IMPREVISTOS
Enxurrada de aumentos preocupa consumidores
03.02.2015
Além de despesas extras que surgem em janeiro, outras contas surpreenderam a população em 2015
O início do ano sempre é um momento onde os brasileiros têm que arcar com várias despesas extras, como o pagamento de impostos e a compra de material escolar. Porém, o ano de 2015 começou com uma enxurrada de aumentos somados a estes gastos. Os reajustes da gasolina, da conta de luz, da tarifa de ônibus, de alimentos, crédito pessoal e produtos importados estão fazendo com que os consumidores se desdobrem para conseguir organizar seu orçamento para bancar estas despesas.

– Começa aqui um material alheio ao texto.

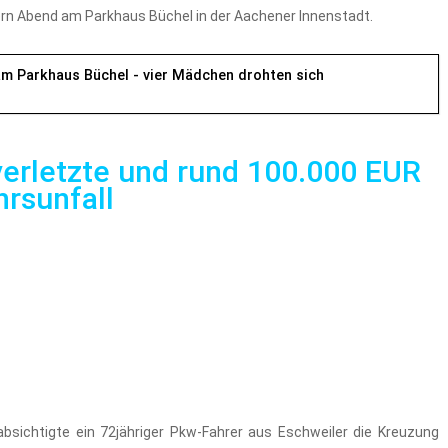
rn Abend am Parkhaus Büchel in der Aachener Innenstadt.
am Parkhaus Büchel - vier Mädchen drohten sich
erletzte und rund 100.000 EUR
rsunfall
bsichtigte ein 72jähriger Pkw-Fahrer aus Eschweiler die Kreuzung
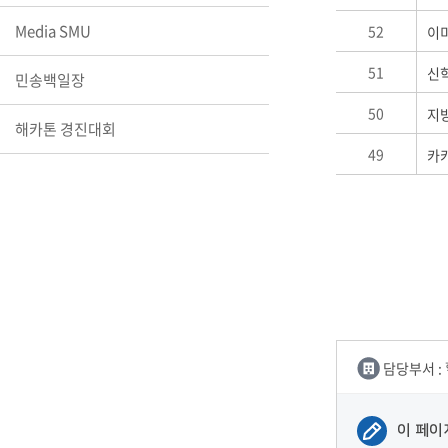
장학안내
Media SMU
52
이
기타 교내
51
신
민송백일장
캠퍼스안
학칙규정
50
지방
해카톤 경진대회
병무행정
49
카
제ㆍ증명
발전기금
예비군연
학사자료
학군단(RO
Career G
(전공·진로
로그램)
담당부서 :
이 페이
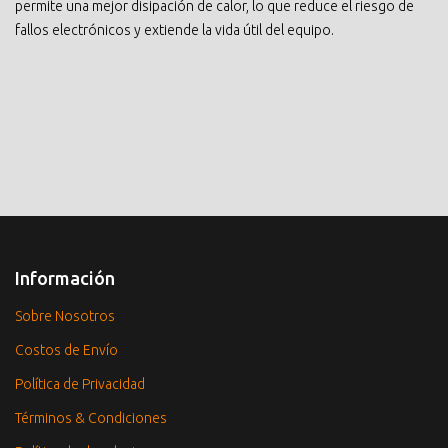
permite una mejor disipación de calor, lo que reduce el riesgo de
fallos electrónicos y extiende la vida útil del equipo.
Información
Sobre Nosotros
Costos de Envío
Política de Privacidad
Términos & Condiciones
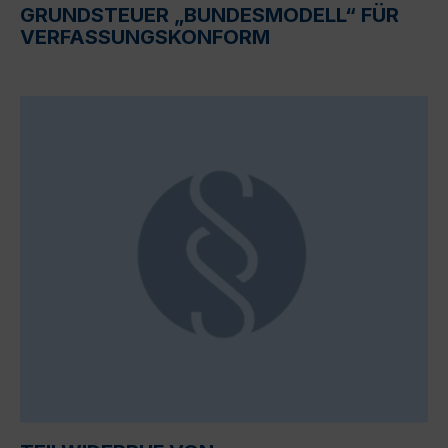
GRUNDSTEUER „BUNDESMODELL“ FÜR
VERFASSUNGSKONFORM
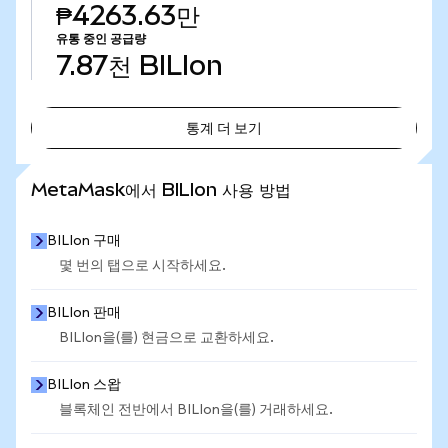
₱4263.63만
유통 중인 공급량
7.87천
BILIon
통계 더 보기
통계 더 보기
MetaMask에서 BILIon 사용 방법
BILIon 구매
몇 번의 탭으로 시작하세요.
BILIon 판매
BILIon을(를) 현금으로 교환하세요.
BILIon 스왑
블록체인 전반에서 BILIon을(를) 거래하세요.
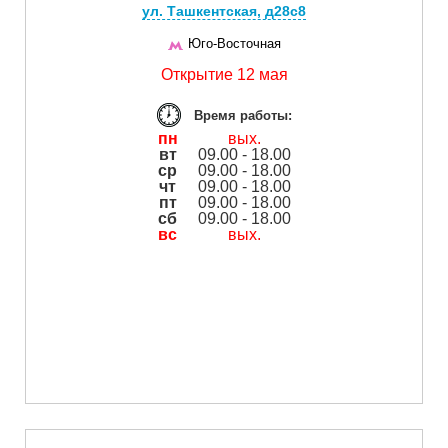
ул. Ташкентская, д28с8
Юго-Восточная
Открытие 12 мая
Время работы:
пн
вых.
вт
09.00 - 18.00
ср
09.00 - 18.00
чт
09.00 - 18.00
пт
09.00 - 18.00
сб
09.00 - 18.00
вс
вых.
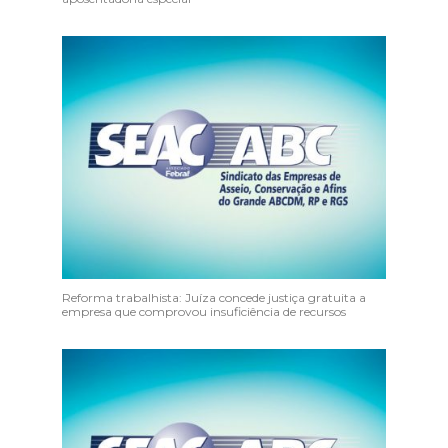
Reforma trabalhista: Juíza concede justiça gratuita a
empresa que comprovou insuficiência de recursos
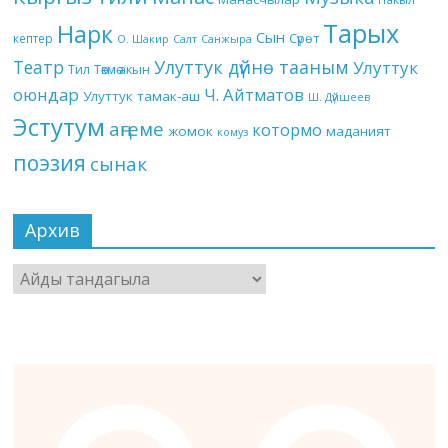
Тарых
Нарк
Сын
кептер
Сүрөт
О. Шакир
Салт
Санжыра
Театр
Улуттук дүйнө тааным
Улуттук
Төкмө акын
Тил
оюндар
Ч. Айтматов
Улуттук тамак-аш
Ш. Дүйшеев
Эстутум
аңгеме
котормо
жомок
маданият
комуз
поэзия
сынак
Архив
Архив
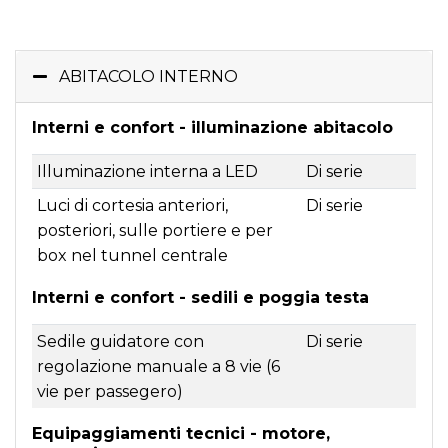
ABITACOLO INTERNO
Interni e confort - illuminazione abitacolo
Illuminazione interna a LED
Di serie
Luci di cortesia anteriori,
Di serie
posteriori, sulle portiere e per
box nel tunnel centrale
Interni e confort - sedili e poggia testa
Sedile guidatore con
Di serie
regolazione manuale a 8 vie (6
vie per passegero)
Equipaggiamenti tecnici - motore,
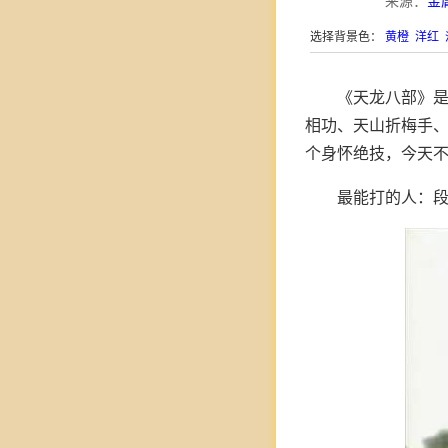
来源：
金
选择背景色：
黄橙
洋红
《天龙八部》
相功、天山折梅手
个身怀绝技，今天
最能打的人：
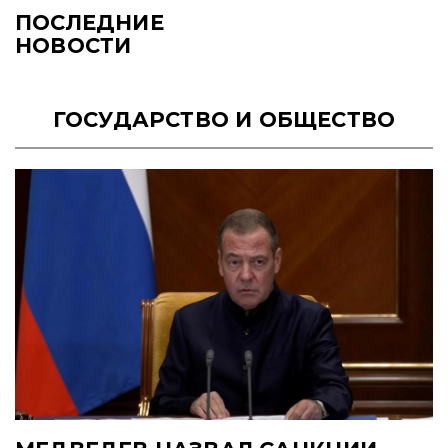
ПОСЛЕДНИЕ
НОВОСТИ
ГОСУДАРСТВО И ОБЩЕСТВО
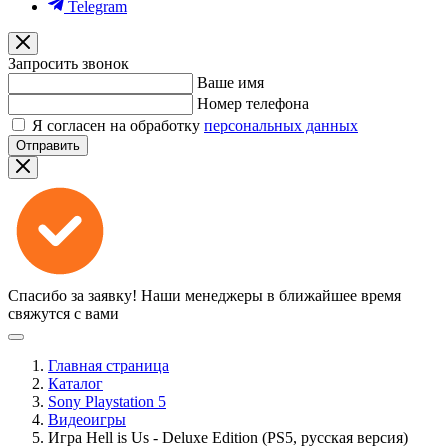
Telegram
Запросить звонок
Ваше имя
Номер телефона
Я согласен на обработку
персональных данных
Отправить
Спасибо за заявку!
Наши менеджеры в ближайшее время
свяжутся с вами
Главная страница
Каталог
Sony Playstation 5
Видеоигры
Игра Hell is Us - Deluxe Edition (PS5, русская версия)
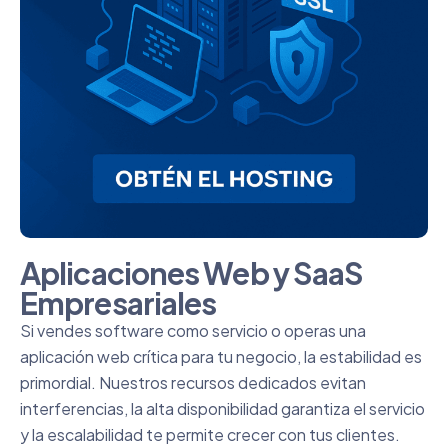
Aplicaciones Web y SaaS
Empresariales
Si vendes software como servicio o operas una
aplicación web crítica para tu negocio, la estabilidad es
primordial. Nuestros recursos dedicados evitan
interferencias, la alta disponibilidad garantiza el servicio
y la escalabilidad te permite crecer con tus clientes.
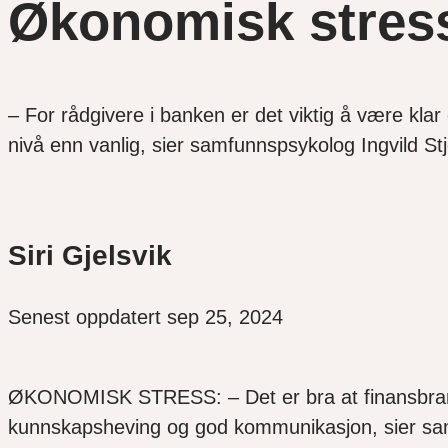
Økonomisk stress
– For rådgivere i banken er det viktig å være kla
nivå enn vanlig, sier samfunnspsykolog Ingvild Stj
Siri Gjelsvik
Senest oppdatert sep 25, 2024
ØKONOMISK STRESS: – Det er bra at finansbran
kunnskapsheving og god kommunikasjon, sier samf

A família de Karine Laurindo, 38, foi afetada com praticamente todos os aumentos deste ano e por isso ela decidiu voltar a trabalhar para conseguir com o seu marido pagar os gastos da casa.
Em janeiro, a auxiliar administrativa desembolsou 70% a mais na sua conta de energia elétrica, comparando a média gasta no ano passado. "O consumo de energia neste mês na minha casa foi o mesmo dos meses anteriores, a mesma faixa de kilowatts. Eu liguei para a Coelce e a justificativa foi que devido à falta de água houve um reajuste na minha conta. A bandeira está vermelha", explica. Segundo a Agência Nacional de Energia Elétrica (Aneel) a bandeira tarifária para o mês de fevereiro de 2015 é vermelha. Para os consumidores, isso significa um acréscimo de R$ 3 a cada 100 quilowatts-hora (kWh) consumidos.
De acordo com a previsão do Banco Central (BC), divulgada no fim de janeiro, a tarifa de energia elétrica deverá sofrer um reajuste de 27,6% neste ano. O BC prevê majoração de 9,3% nos preços administrados em 2015. Para 2016, a previsão é de um crescimento menor (5,1%).
Gasolina
Ainda segundo a ata do Comitê de Política Monetária (Copom), divulgada pelo BC, a gasolina deve subir 8% neste ano. Nos postos da Capital cearense o valor para cada litro do combustível chegou ontem a R$3,399 máxima e R$ 3,12 mínima, com uma variação de 8,94% de um posto para outro.
Com um veículo próprio, a alta no combustível também é sentida no bolso da família de Karine que pagava em média R$ 60 por semana para abastecer seu carro e agora gasta R$ 100.
Material escolar
Ainda no primeiro mês deste ano, a auxiliar administrativa desembolsou mais de R$ 2 mil em material escolar para os dois filhos que estudam em um colégio particular de Fortaleza.
As editoras repassaram aos estabelecimentos livros didáticos com aumento de preço entre 6% e 10% no mês de dezembro, de acordo com o secretário diretor do Sindicato do Comércio Varejista de Livros do Ceará (Sindilivros), Clayton Lima. Já segundo o levantamento da Fundação Getúlio Vargas, divulgado ontem, os gastos com material escolar, livros, transporte, cursos e lanchonetes chegaram a 3,73%, de acordo com o Índice de Preços ao Consumidor (IPC) de janeiro.